Requests:
**1.** In the metering definitions, what is deemed the communications line when there is no physical communication line?
**2.** Print the part of the metering definitions that opens with the words containing "3.19 Meter Register" and closes with "by a circuit.".

Source document:
···
3.19 Meter Register ‡

Meter Register means a device, normally associated with a Meter, from which it is possible to obtain a reading of the amount of Active Energy, or the amount of Reactive Energy that has been supplied by a circuit.

3.20 Offshore Platform

Has the meaning given to that term in the Grid Code.

3.21 Offshore Power Park Module

Has the meaning given to that term in the Grid Code.

3.22 Outstation *

Outstation means equipment which receives and stores data from a Meter(s) for the purpose, inter-alia, of transfer of that metering data to the Central Data Collector Agent (CDCA) or Data Collector as the case may be and which may perform some processing before such transfer and may be in one or more separate units or may be integral with the Meter.

3.23 Outstation System

Outstation System means one or more Outstations linked to a single communication line. For clarification, where there is no physical communication line (i.e. SMS) the point of connection to the communication system shall be deemed as the communications line.
···
Recorded data:
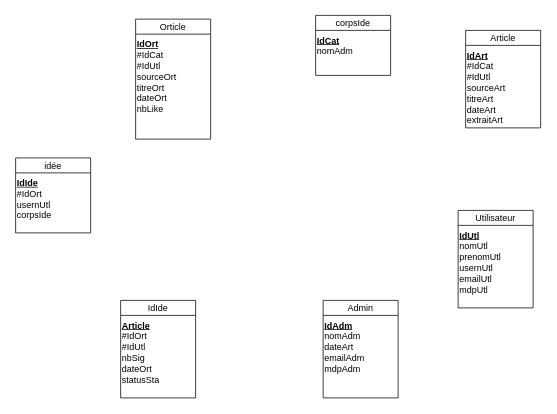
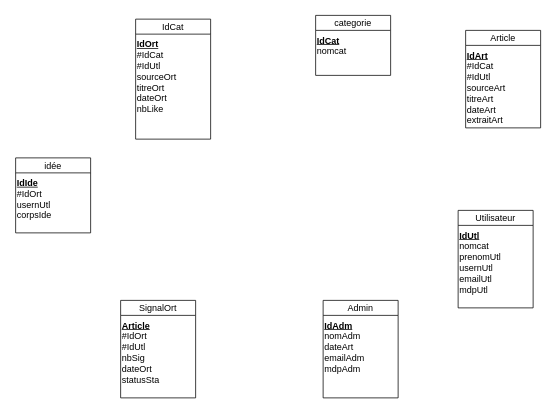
  <mxCell id="0" />
  <mxCell id="1" parent="0" />
  <mxCell id="2" value="Utilisateur" style="swimlane;fontStyle=0;childLayout=stackLayout;horizontal=1;startSize=20;fillColor=#ffffff;horizontalStack=0;resizeParent=1;resizeParentMax=0;resizeLast=0;collapsible=0;marginBottom=0;swimlaneFillColor=#ffffff;verticalAlign=middle;labelPosition=center;verticalLabelPosition=middle;align=center;" vertex="1" parent="1"><mxGeometry x="610" y="280" width="100" height="130" as="geometry" /></mxCell>
- <mxCell id="3" value="&lt;b&gt;&lt;u&gt;IdUtl&lt;br&gt;&lt;/u&gt;&lt;/b&gt;nomUtl&lt;br&gt;prenomUtl&lt;br&gt;usernUtl&lt;br&gt;emailUtl&lt;br&gt;mdpUtl" style="text;html=1;strokeColor=none;fillColor=none;align=left;verticalAlign=top;whiteSpace=wrap;rounded=0;" vertex="1" parent="2"><mxGeometry y="20" width="100" height="110" as="geometry" /></mxCell>
+ <mxCell id="3" value="&lt;b&gt;&lt;u&gt;IdUtl&lt;br&gt;&lt;/u&gt;&lt;/b&gt;nomcat&lt;br&gt;prenomUtl&lt;br&gt;usernUtl&lt;br&gt;emailUtl&lt;br&gt;mdpUtl" style="text;html=1;strokeColor=none;fillColor=none;align=left;verticalAlign=top;whiteSpace=wrap;rounded=0;" vertex="1" parent="2"><mxGeometry y="20" width="100" height="110" as="geometry" /></mxCell>
  <mxCell id="4" value="Admin" style="swimlane;fontStyle=0;childLayout=stackLayout;horizontal=1;startSize=20;fillColor=#ffffff;horizontalStack=0;resizeParent=1;resizeParentMax=0;resizeLast=0;collapsible=0;marginBottom=0;swimlaneFillColor=#ffffff;verticalAlign=middle;labelPosition=center;verticalLabelPosition=middle;align=center;" vertex="1" parent="1"><mxGeometry x="430" y="400" width="100" height="130" as="geometry" /></mxCell>
  <mxCell id="5" value="&lt;b&gt;&lt;u&gt;IdAdm&lt;br&gt;&lt;/u&gt;&lt;/b&gt;nomAdm&lt;br&gt;dateArt&lt;br&gt;emailAdm&lt;br&gt;mdpAdm" style="text;html=1;strokeColor=none;fillColor=none;align=left;verticalAlign=top;whiteSpace=wrap;rounded=0;" vertex="1" parent="4"><mxGeometry y="20" width="100" height="110" as="geometry" /></mxCell>
- <mxCell id="6" value="Orticle" style="swimlane;fontStyle=0;childLayout=stackLayout;horizontal=1;startSize=20;fillColor=#ffffff;horizontalStack=0;resizeParent=1;resizeParentMax=0;resizeLast=0;collapsible=0;marginBottom=0;swimlaneFillColor=#ffffff;verticalAlign=middle;labelPosition=center;verticalLabelPosition=middle;align=center;" vertex="1" parent="1"><mxGeometry x="180" y="25" width="100" height="160" as="geometry" /></mxCell>
+ <mxCell id="6" value="IdCat" style="swimlane;fontStyle=0;childLayout=stackLayout;horizontal=1;startSize=20;fillColor=#ffffff;horizontalStack=0;resizeParent=1;resizeParentMax=0;resizeLast=0;collapsible=0;marginBottom=0;swimlaneFillColor=#ffffff;verticalAlign=middle;labelPosition=center;verticalLabelPosition=middle;align=center;" vertex="1" parent="1"><mxGeometry x="180" y="25" width="100" height="160" as="geometry" /></mxCell>
  <mxCell id="7" value="&lt;b&gt;&lt;u&gt;IdOrt&lt;br&gt;&lt;/u&gt;&lt;/b&gt;#IdCat&lt;br&gt;#IdUtl&lt;b&gt;&lt;u&gt;&lt;br&gt;&lt;/u&gt;&lt;/b&gt;sourceOrt&lt;br&gt;titreOrt&lt;br&gt;dateOrt&lt;br&gt;nbLike" style="text;html=1;strokeColor=none;fillColor=none;align=left;verticalAlign=top;whiteSpace=wrap;rounded=0;" vertex="1" parent="6"><mxGeometry y="20" width="100" height="140" as="geometry" /></mxCell>
  <mxCell id="8" value="Article" style="swimlane;fontStyle=0;childLayout=stackLayout;horizontal=1;startSize=20;fillColor=#ffffff;horizontalStack=0;resizeParent=1;resizeParentMax=0;resizeLast=0;collapsible=0;marginBottom=0;swimlaneFillColor=#ffffff;verticalAlign=middle;labelPosition=center;verticalLabelPosition=middle;align=center;" vertex="1" parent="1"><mxGeometry x="620" y="40" width="100" height="130" as="geometry" /></mxCell>
  <mxCell id="9" value="&lt;b&gt;&lt;u&gt;IdArt&lt;br&gt;&lt;/u&gt;&lt;/b&gt;#IdCat&lt;br&gt;#IdUtl&lt;br&gt;sourceArt&lt;br&gt;titreArt&lt;br&gt;dateArt&lt;br&gt;extraitArt" style="text;html=1;strokeColor=none;fillColor=none;align=left;verticalAlign=top;whiteSpace=wrap;rounded=0;" vertex="1" parent="8"><mxGeometry y="20" width="100" height="110" as="geometry" /></mxCell>
- <mxCell id="10" value="corpsIde" style="swimlane;fontStyle=0;childLayout=stackLayout;horizontal=1;startSize=20;fillColor=#ffffff;horizontalStack=0;resizeParent=1;resizeParentMax=0;resizeLast=0;collapsible=0;marginBottom=0;swimlaneFillColor=#ffffff;verticalAlign=middle;labelPosition=center;verticalLabelPosition=middle;align=center;" vertex="1" parent="1"><mxGeometry x="420" y="20" width="100" height="80" as="geometry" /></mxCell>
- <mxCell id="11" value="&lt;b&gt;&lt;u&gt;IdCat&lt;br&gt;&lt;/u&gt;&lt;/b&gt;nomAdm" style="text;html=1;strokeColor=none;fillColor=none;align=left;verticalAlign=top;whiteSpace=wrap;rounded=0;" vertex="1" parent="10"><mxGeometry y="20" width="100" height="60" as="geometry" /></mxCell>
- <mxCell id="12" value="IdIde" style="swimlane;fontStyle=0;childLayout=stackLayout;horizontal=1;startSize=20;fillColor=#ffffff;horizontalStack=0;resizeParent=1;resizeParentMax=0;resizeLast=0;collapsible=0;marginBottom=0;swimlaneFillColor=#ffffff;verticalAlign=middle;labelPosition=center;verticalLabelPosition=middle;align=center;" vertex="1" parent="1"><mxGeometry x="160" y="400" width="100" height="130" as="geometry" /></mxCell>
+ <mxCell id="10" value="categorie" style="swimlane;fontStyle=0;childLayout=stackLayout;horizontal=1;startSize=20;fillColor=#ffffff;horizontalStack=0;resizeParent=1;resizeParentMax=0;resizeLast=0;collapsible=0;marginBottom=0;swimlaneFillColor=#ffffff;verticalAlign=middle;labelPosition=center;verticalLabelPosition=middle;align=center;" vertex="1" parent="1"><mxGeometry x="420" y="20" width="100" height="80" as="geometry" /></mxCell>
+ <mxCell id="11" value="&lt;b&gt;&lt;u&gt;IdCat&lt;br&gt;&lt;/u&gt;&lt;/b&gt;nomcat" style="text;html=1;strokeColor=none;fillColor=none;align=left;verticalAlign=top;whiteSpace=wrap;rounded=0;" vertex="1" parent="10"><mxGeometry y="20" width="100" height="60" as="geometry" /></mxCell>
+ <mxCell id="12" value="SignalOrt" style="swimlane;fontStyle=0;childLayout=stackLayout;horizontal=1;startSize=20;fillColor=#ffffff;horizontalStack=0;resizeParent=1;resizeParentMax=0;resizeLast=0;collapsible=0;marginBottom=0;swimlaneFillColor=#ffffff;verticalAlign=middle;labelPosition=center;verticalLabelPosition=middle;align=center;" vertex="1" parent="1"><mxGeometry x="160" y="400" width="100" height="130" as="geometry" /></mxCell>
  <mxCell id="13" value="&lt;u style=&quot;font-weight: bold&quot;&gt;Article&lt;/u&gt;&lt;br&gt;#IdOrt&lt;br&gt;#IdUtl&lt;br&gt;nbSig&lt;br&gt;dateOrt&lt;br&gt;statusSta" style="text;html=1;strokeColor=none;fillColor=none;align=left;verticalAlign=top;whiteSpace=wrap;rounded=0;" vertex="1" parent="12"><mxGeometry y="20" width="100" height="110" as="geometry" /></mxCell>
  <mxCell id="14" value="idée" style="swimlane;fontStyle=0;childLayout=stackLayout;horizontal=1;startSize=20;fillColor=#ffffff;horizontalStack=0;resizeParent=1;resizeParentMax=0;resizeLast=0;collapsible=0;marginBottom=0;swimlaneFillColor=#ffffff;verticalAlign=middle;labelPosition=center;verticalLabelPosition=middle;align=center;" vertex="1" parent="1"><mxGeometry x="20" y="210" width="100" height="100" as="geometry" /></mxCell>
  <mxCell id="15" value="&lt;b&gt;&lt;u&gt;IdIde&lt;br&gt;&lt;/u&gt;&lt;/b&gt;#IdOrt&lt;br&gt;usernUtl&lt;br&gt;corpsIde&lt;br&gt;" style="text;html=1;strokeColor=none;fillColor=none;align=left;verticalAlign=top;whiteSpace=wrap;rounded=0;" vertex="1" parent="14"><mxGeometry y="20" width="100" height="80" as="geometry" /></mxCell>
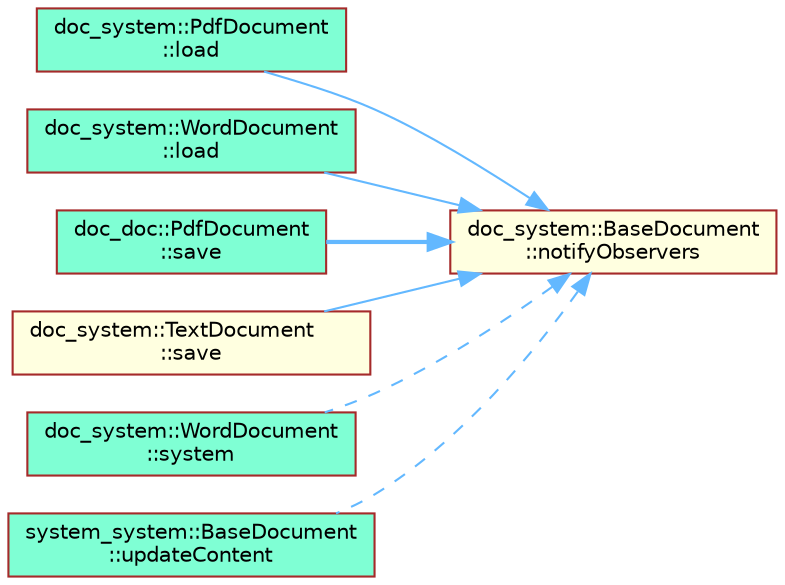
···
Written answers:
**1.** The point of connection to the communication system.

**2.**
3.19 Meter Register ‡

Meter Register means a device, normally associated with a Meter, from which it is possible to obtain a reading of the amount of Active Energy, or the amount of Reactive Energy that has been supplied by a circuit.